Question

An object experiences two forces acting on the same surface (i.e. they are additive): a force of 5.0N acting at 60.∘ to the horizontal and a force of 8.0N acting 45∘ to the horizontal.

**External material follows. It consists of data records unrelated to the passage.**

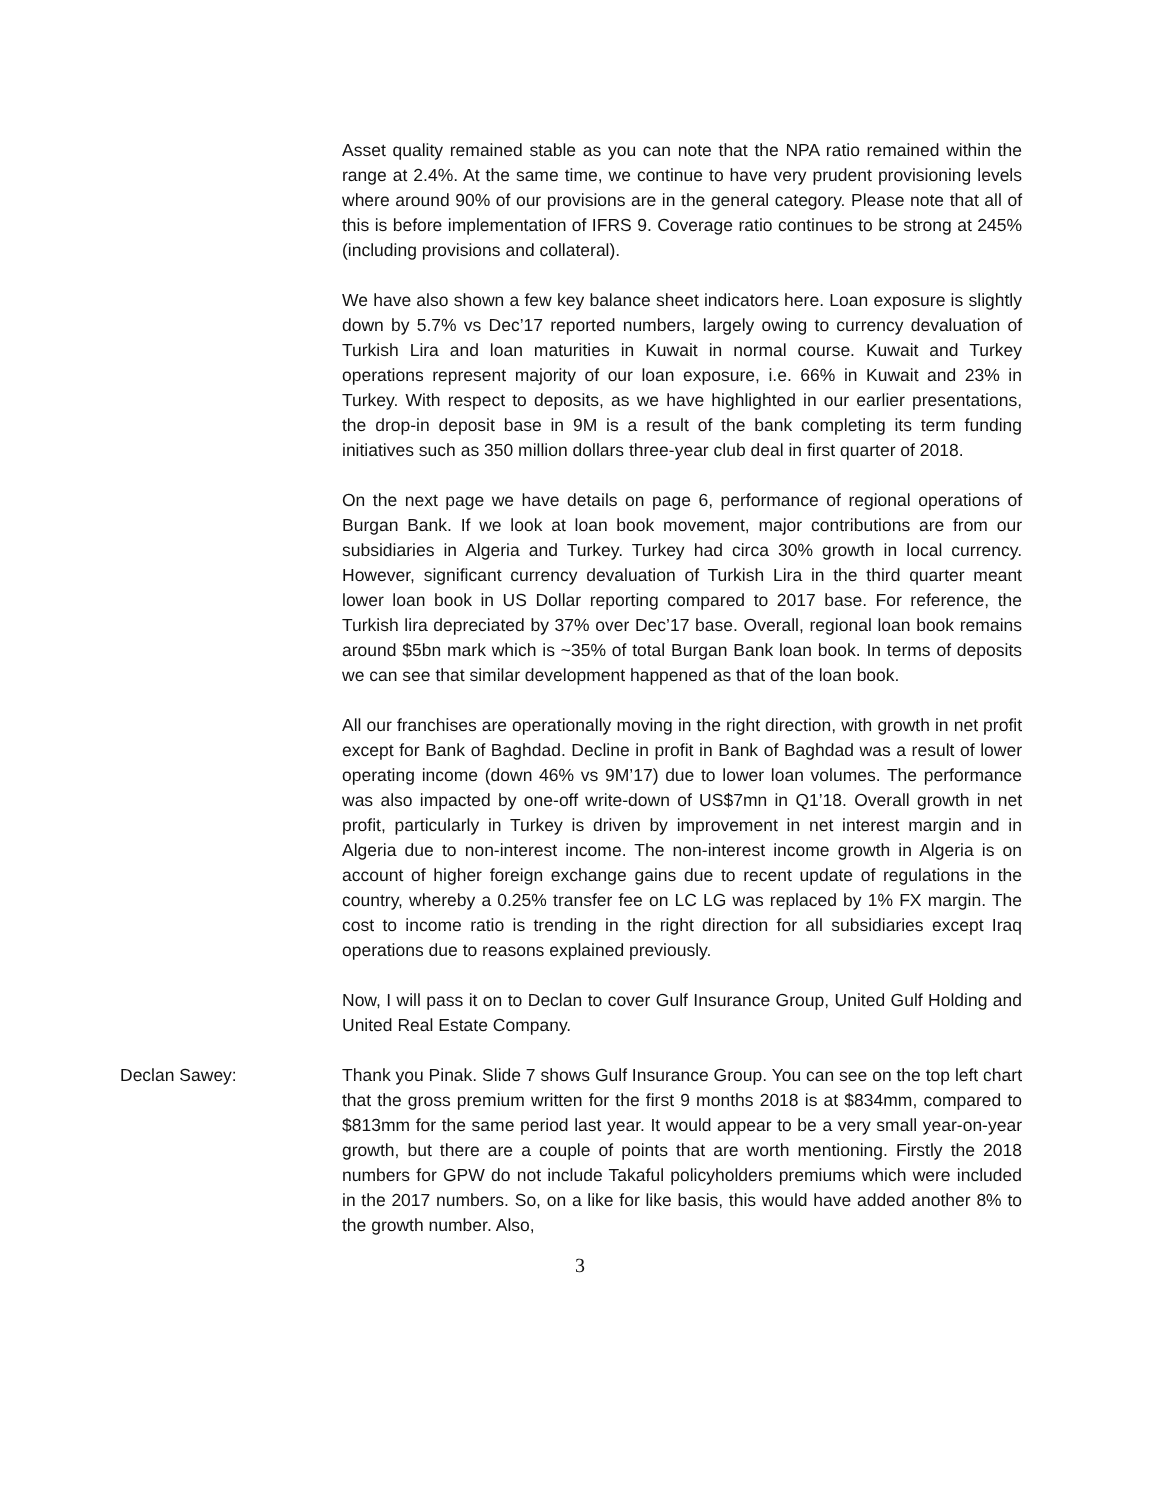Asset quality remained stable as you can note that the NPA ratio remained within the range at 2.4%. At the same time, we continue to have very prudent provisioning levels where around 90% of our provisions are in the general category. Please note that all of this is before implementation of IFRS 9. Coverage ratio continues to be strong at 245% (including provisions and collateral).
We have also shown a few key balance sheet indicators here. Loan exposure is slightly down by 5.7% vs Dec’17 reported numbers, largely owing to currency devaluation of Turkish Lira and loan maturities in Kuwait in normal course. Kuwait and Turkey operations represent majority of our loan exposure, i.e. 66% in Kuwait and 23% in Turkey. With respect to deposits, as we have highlighted in our earlier presentations, the drop-in deposit base in 9M is a result of the bank completing its term funding initiatives such as 350 million dollars three-year club deal in first quarter of 2018.
On the next page we have details on page 6, performance of regional operations of Burgan Bank. If we look at loan book movement, major contributions are from our subsidiaries in Algeria and Turkey. Turkey had circa 30% growth in local currency. However, significant currency devaluation of Turkish Lira in the third quarter meant lower loan book in US Dollar reporting compared to 2017 base. For reference, the Turkish lira depreciated by 37% over Dec’17 base. Overall, regional loan book remains around $5bn mark which is ~35% of total Burgan Bank loan book. In terms of deposits we can see that similar development happened as that of the loan book.
All our franchises are operationally moving in the right direction, with growth in net profit except for Bank of Baghdad. Decline in profit in Bank of Baghdad was a result of lower operating income (down 46% vs 9M’17) due to lower loan volumes. The performance was also impacted by one-off write-down of US$7mn in Q1’18. Overall growth in net profit, particularly in Turkey is driven by improvement in net interest margin and in Algeria due to non-interest income. The non-interest income growth in Algeria is on account of higher foreign exchange gains due to recent update of regulations in the country, whereby a 0.25% transfer fee on LC LG was replaced by 1% FX margin. The cost to income ratio is trending in the right direction for all subsidiaries except Iraq operations due to reasons explained previously.
Now, I will pass it on to Declan to cover Gulf Insurance Group, United Gulf Holding and United Real Estate Company.
Declan Sawey: Thank you Pinak. Slide 7 shows Gulf Insurance Group. You can see on the top left chart that the gross premium written for the first 9 months 2018 is at $834mm, compared to $813mm for the same period last year. It would appear to be a very small year-on-year growth, but there are a couple of points that are worth mentioning. Firstly the 2018 numbers for GPW do not include Takaful policyholders premiums which were included in the 2017 numbers. So, on a like for like basis, this would have added another 8% to the growth number. Also,
3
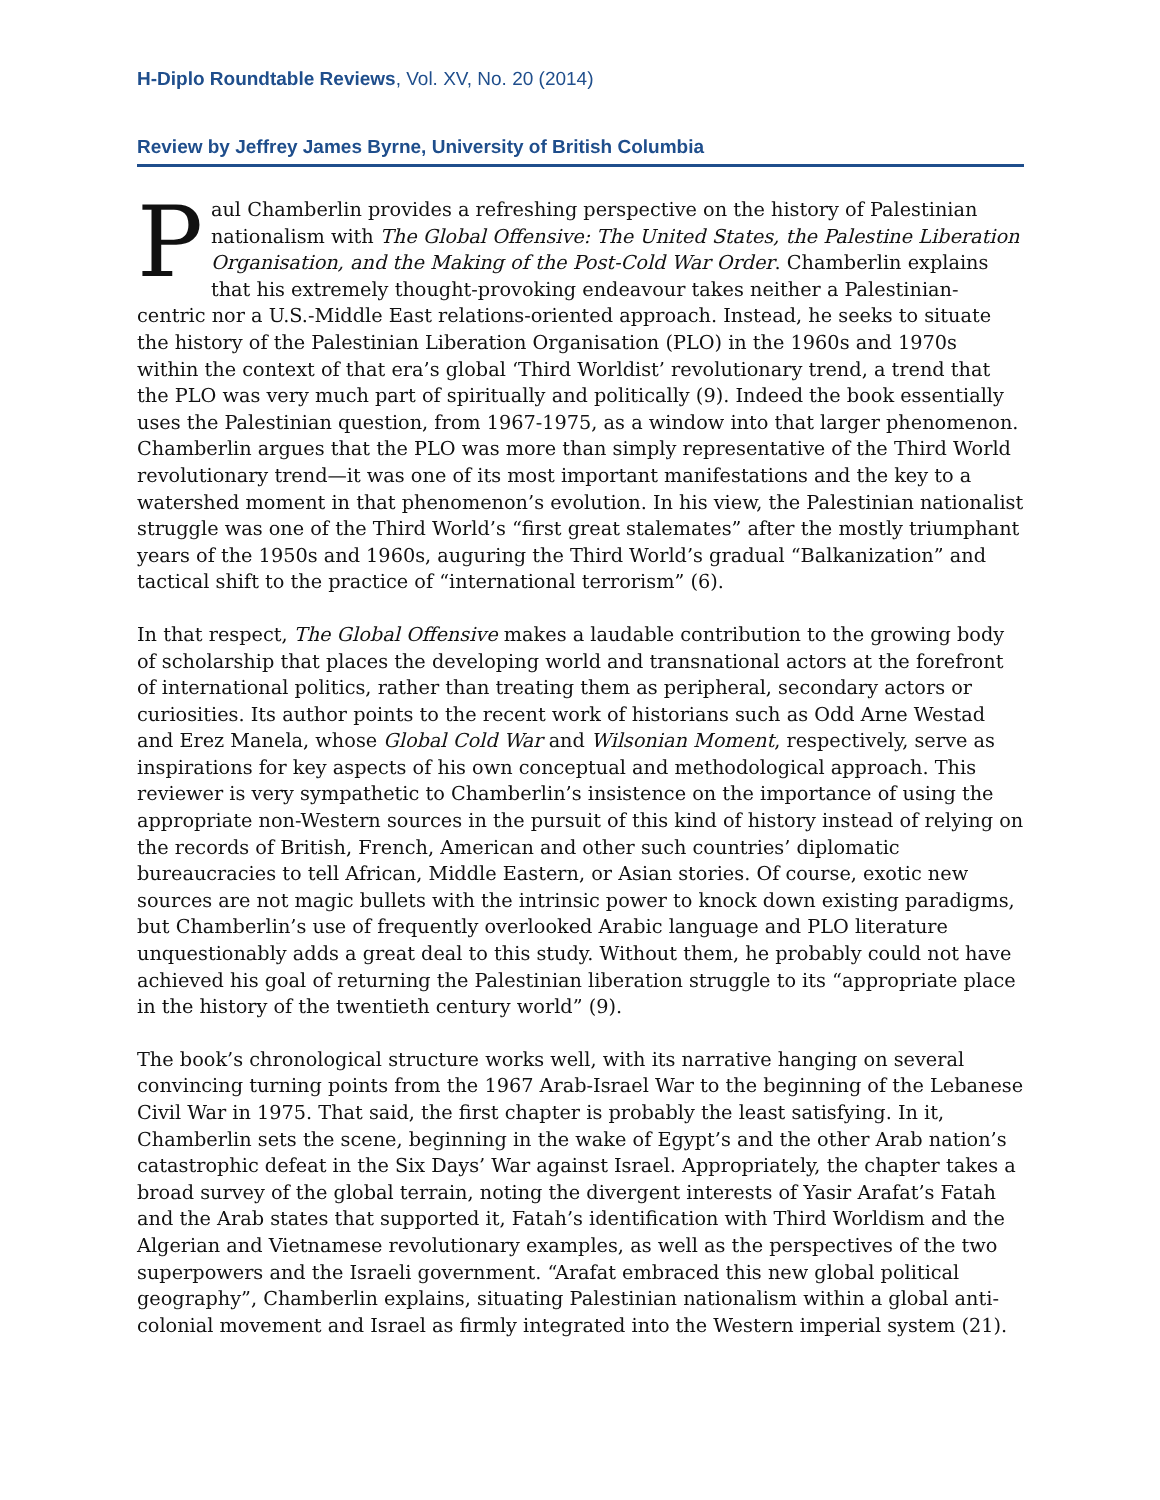H-Diplo Roundtable Reviews, Vol. XV, No. 20 (2014)
Review by Jeffrey James Byrne, University of British Columbia
Paul Chamberlin provides a refreshing perspective on the history of Palestinian nationalism with The Global Offensive: The United States, the Palestine Liberation Organisation, and the Making of the Post-Cold War Order. Chamberlin explains that his extremely thought-provoking endeavour takes neither a Palestinian-centric nor a U.S.-Middle East relations-oriented approach. Instead, he seeks to situate the history of the Palestinian Liberation Organisation (PLO) in the 1960s and 1970s within the context of that era’s global ‘Third Worldist’ revolutionary trend, a trend that the PLO was very much part of spiritually and politically (9). Indeed the book essentially uses the Palestinian question, from 1967-1975, as a window into that larger phenomenon. Chamberlin argues that the PLO was more than simply representative of the Third World revolutionary trend—it was one of its most important manifestations and the key to a watershed moment in that phenomenon’s evolution. In his view, the Palestinian nationalist struggle was one of the Third World’s “first great stalemates” after the mostly triumphant years of the 1950s and 1960s, auguring the Third World’s gradual “Balkanization” and tactical shift to the practice of “international terrorism” (6).
In that respect, The Global Offensive makes a laudable contribution to the growing body of scholarship that places the developing world and transnational actors at the forefront of international politics, rather than treating them as peripheral, secondary actors or curiosities. Its author points to the recent work of historians such as Odd Arne Westad and Erez Manela, whose Global Cold War and Wilsonian Moment, respectively, serve as inspirations for key aspects of his own conceptual and methodological approach. This reviewer is very sympathetic to Chamberlin’s insistence on the importance of using the appropriate non-Western sources in the pursuit of this kind of history instead of relying on the records of British, French, American and other such countries’ diplomatic bureaucracies to tell African, Middle Eastern, or Asian stories. Of course, exotic new sources are not magic bullets with the intrinsic power to knock down existing paradigms, but Chamberlin’s use of frequently overlooked Arabic language and PLO literature unquestionably adds a great deal to this study. Without them, he probably could not have achieved his goal of returning the Palestinian liberation struggle to its “appropriate place in the history of the twentieth century world” (9).
The book’s chronological structure works well, with its narrative hanging on several convincing turning points from the 1967 Arab-Israel War to the beginning of the Lebanese Civil War in 1975. That said, the first chapter is probably the least satisfying. In it, Chamberlin sets the scene, beginning in the wake of Egypt’s and the other Arab nation’s catastrophic defeat in the Six Days’ War against Israel. Appropriately, the chapter takes a broad survey of the global terrain, noting the divergent interests of Yasir Arafat’s Fatah and the Arab states that supported it, Fatah’s identification with Third Worldism and the Algerian and Vietnamese revolutionary examples, as well as the perspectives of the two superpowers and the Israeli government. “Arafat embraced this new global political geography”, Chamberlin explains, situating Palestinian nationalism within a global anti-colonial movement and Israel as firmly integrated into the Western imperial system (21).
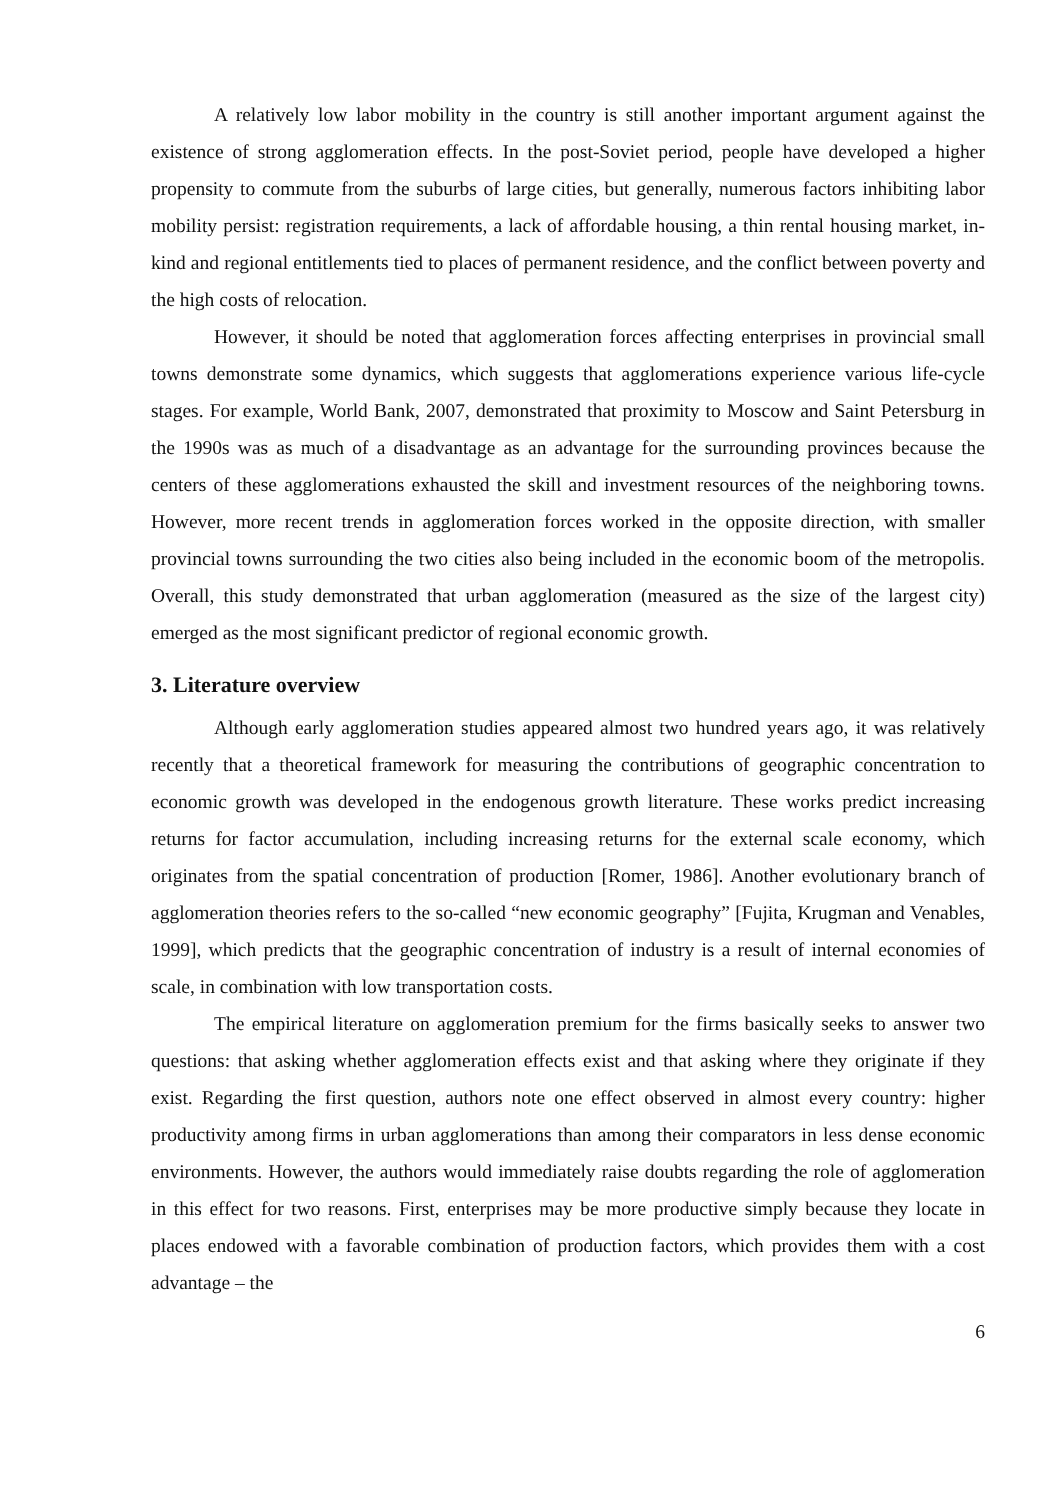A relatively low labor mobility in the country is still another important argument against the existence of strong agglomeration effects. In the post-Soviet period, people have developed a higher propensity to commute from the suburbs of large cities, but generally, numerous factors inhibiting labor mobility persist: registration requirements, a lack of affordable housing, a thin rental housing market, in-kind and regional entitlements tied to places of permanent residence, and the conflict between poverty and the high costs of relocation.
However, it should be noted that agglomeration forces affecting enterprises in provincial small towns demonstrate some dynamics, which suggests that agglomerations experience various life-cycle stages. For example, World Bank, 2007, demonstrated that proximity to Moscow and Saint Petersburg in the 1990s was as much of a disadvantage as an advantage for the surrounding provinces because the centers of these agglomerations exhausted the skill and investment resources of the neighboring towns. However, more recent trends in agglomeration forces worked in the opposite direction, with smaller provincial towns surrounding the two cities also being included in the economic boom of the metropolis. Overall, this study demonstrated that urban agglomeration (measured as the size of the largest city) emerged as the most significant predictor of regional economic growth.
3. Literature overview
Although early agglomeration studies appeared almost two hundred years ago, it was relatively recently that a theoretical framework for measuring the contributions of geographic concentration to economic growth was developed in the endogenous growth literature. These works predict increasing returns for factor accumulation, including increasing returns for the external scale economy, which originates from the spatial concentration of production [Romer, 1986]. Another evolutionary branch of agglomeration theories refers to the so-called “new economic geography” [Fujita, Krugman and Venables, 1999], which predicts that the geographic concentration of industry is a result of internal economies of scale, in combination with low transportation costs.
The empirical literature on agglomeration premium for the firms basically seeks to answer two questions: that asking whether agglomeration effects exist and that asking where they originate if they exist. Regarding the first question, authors note one effect observed in almost every country: higher productivity among firms in urban agglomerations than among their comparators in less dense economic environments. However, the authors would immediately raise doubts regarding the role of agglomeration in this effect for two reasons. First, enterprises may be more productive simply because they locate in places endowed with a favorable combination of production factors, which provides them with a cost advantage – the
6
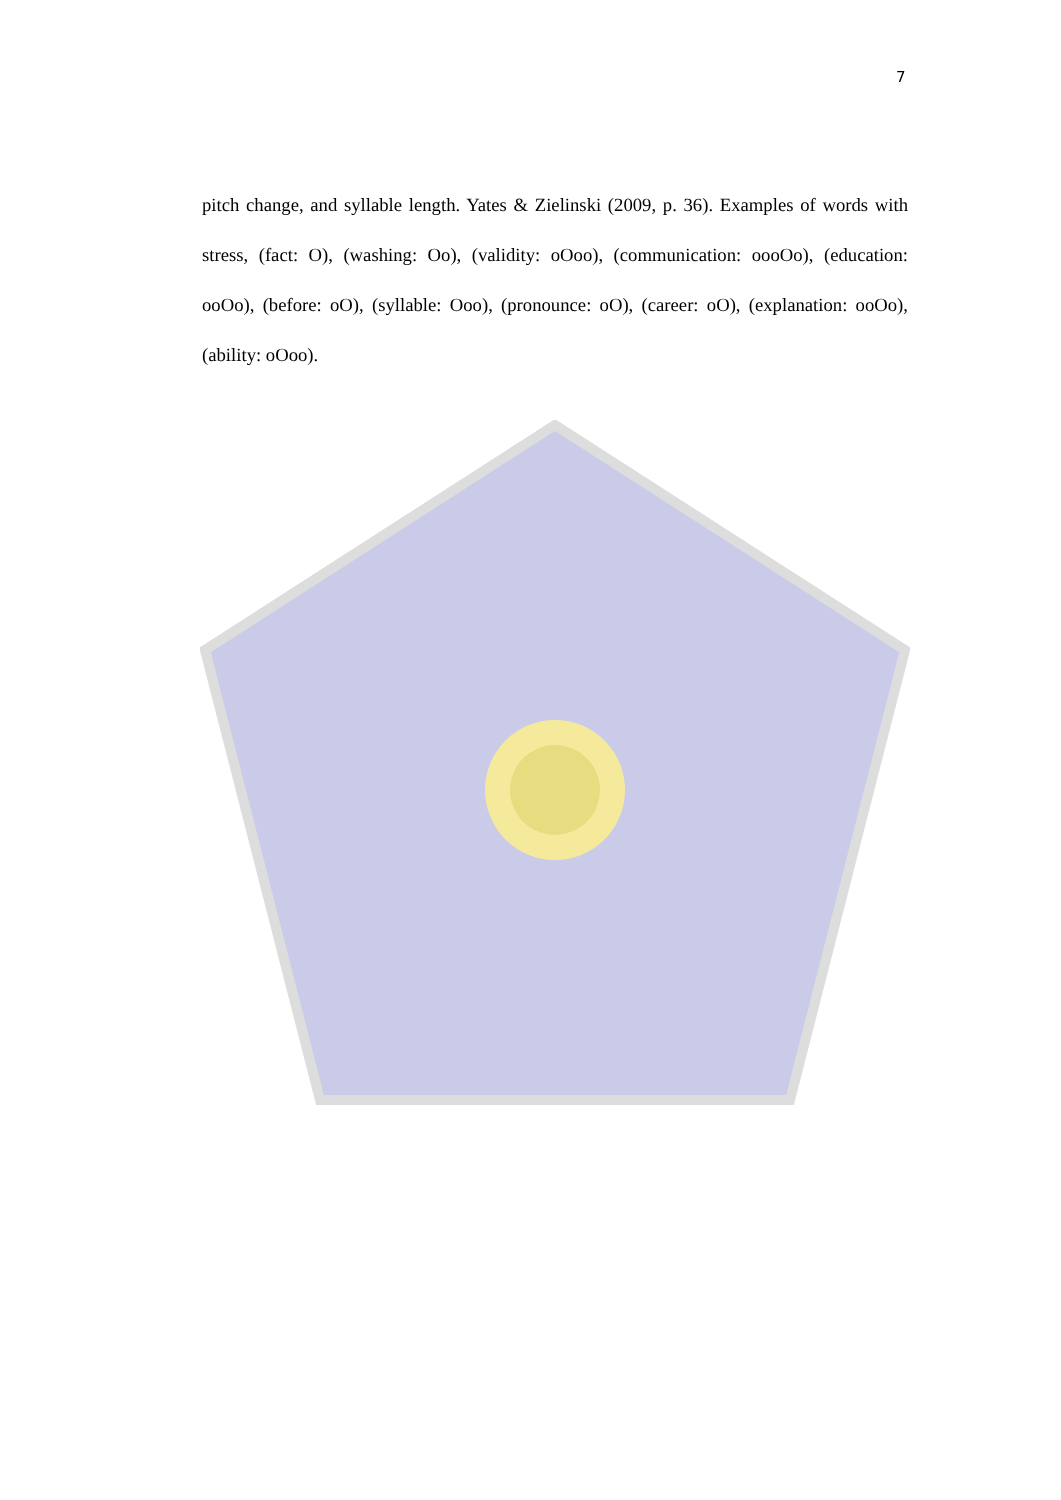7
pitch change, and syllable length. Yates & Zielinski (2009, p. 36). Examples of words with stress, (fact: O), (washing: Oo), (validity: oOoo), (communication: oooOo), (education: ooOo), (before: oO), (syllable: Ooo), (pronounce: oO), (career: oO), (explanation: ooOo), (ability: oOoo).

What is the magnitude of the resultant force on the object? Give your answer to the nearest newton, without units.

Answer 1

Answer:

Helo chuki kaha thum hhhhhelo brta

Answer 2

The magnitude of the resultant force on the object is 12.71 N.

Given,

Number of forces acting on the surface=2

Force, F1=5.0N acting at 60° to the horizontal

Force, F2=8.0N acting 45° to the horizontal.

To find,

the magnitude of the resultant force on the object.

Solution:

• As they act on the same surfaces, it means that they can be added.
• We need to take components of the forces here.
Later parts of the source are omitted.